When one follows the developments around the VM, research into it seems to be like a stream, where new ideas and theories appear somewhere upstream in the distance to come closer, and let themselves be examined more fully while they drift by you, before they follow the water downstream and finally vanish in the dusk of forgetableness. Rarely one of them will leave so much as a beacon behind.
One repeated pattern that seems to crop up time after time, and goes mostly unnoticed by even the old-time and seasoned Voynicheros, is the more or less explicit assumption that one VM letter is the equivalent to one plaintext letter, and that one VM word corresponds to one plaintext word.
Now, I can see where this would come from: Of course it’s natural to assume, it’s the most simple and straightforward way to do it (Which, in itself ought to be a warning sign: If the VM was enciphered “simply and straightforward”, it would have been solved long ago…), it’s the way ciphers were done in period, and it lends itself readily to easy analysis.

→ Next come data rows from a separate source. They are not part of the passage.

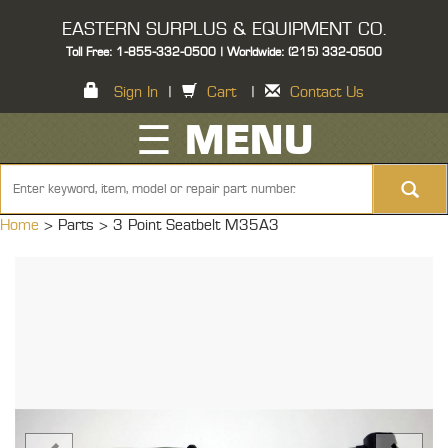
EASTERN SURPLUS & EQUIPMENT CO.
Toll Free: 1-855-332-0500 | Worldwide: (215) 332-0500
Sign In
|
Cart
|
Contact Us
☰ MENU
Home
> Parts >
3 Point Seatbelt M35A3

Unfortunately, in all probability this is not the way the VM was cooked up. Let’s look at a few of the arguments against this case:
- The main body of the VM consists of a rather limited character set. Depending on your choice of transcription, you’ll arrive at somewhat around 17 different characters, which make up the better part of the VM. Admittedly, there is a large number of “minor” characters, but these are fairly rare. Now, assuming that the VM has a European medieval background, the character sets which are conceivable for the plaintext are latin, greek, cyrillic and perhaps arab or hebrew letters. But unfortunately all of these writing systems sport more than 20 different characters, plus possibly numerals, interpunction and other special characters. The VM character set simply appears to be too small to accomodate a complete alphabet.

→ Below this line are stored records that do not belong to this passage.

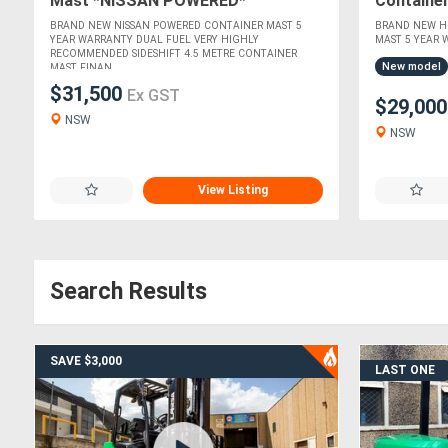
Mast *NISSAN POWERED*
Containe
ISUZU EN
BRAND NEW NISSAN POWERED CONTAINER MAST 5
BRAND NEW HI
YEAR WARRANTY DUAL FUEL VERY HIGHLY
MAST 5 YEAR W
RECOMMENDED SIDESHIFT 4.5 METRE CONTAINER
New model
MAST FINAN....
$31,500
Ex GST
$29,00
NSW
NSW
View Listing
Search Results
SAVE $3,000
LAST ONE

- Words show a very strong internal structure. VM words are far from random, au contraire: While nobody has as yet been able to completely determine which rules are underlying their composition, it’s pretty obvious that there are rules which are followed fairly coherently. To my knowledge, there are no European languages and only very few at all in the world which have such a determined set of rules for word composition, whether they are being written in their original alphabet or in that of the VM. What is worse: If in addition to switching to a new alphabet the author has employed an enciphering system (which he obviously has, because if the VM was a simple substitution cipher, we would have solved it), this would contribute to reducing the word structure and make it appear more random. (The only schemes which might increase the word regularity would be something like a transposition cipher with alphabetical sorting, which is conceivable, but wouldn’t exactly render the task of deciphering easier even for the intended audience.)
- One could argue that the VM author dropped eg the vowels from the plaintext before enciphering, hence reducing the number of different VM characters required. But this in turn would have reduced the word regularity. Bear in mind that the EVA transcription allows the better part of the VM to be read out aloud, which shows that there is in the VM ciphertext a structure retained which assigns to the VM letters functions comparable (but probably not identical) to “consonants” and “vowels”.
- All of the above work together to render an information content in the VM of roughly 2 characters/ciphertext word; obviously far too little for any natural languages.
- No words in the VM have been identified which seem to have the function of particles in natural languages, like articles, “and”, “or” and similar.
- On a more subtle level, there also appear to be things going on with decreasing average word length towards the end of a line, which don’t sit well with a 1:1 correspondence.
So, all in all this is why I’m convinced that the VM is something different than a simple substition or even a transposition cipher. Something else is going on, and the enciphered information is categorized in letters and grouped in words, but these ciphertext letters are not plaintext letters, and the ciphertext words are not plaintext words.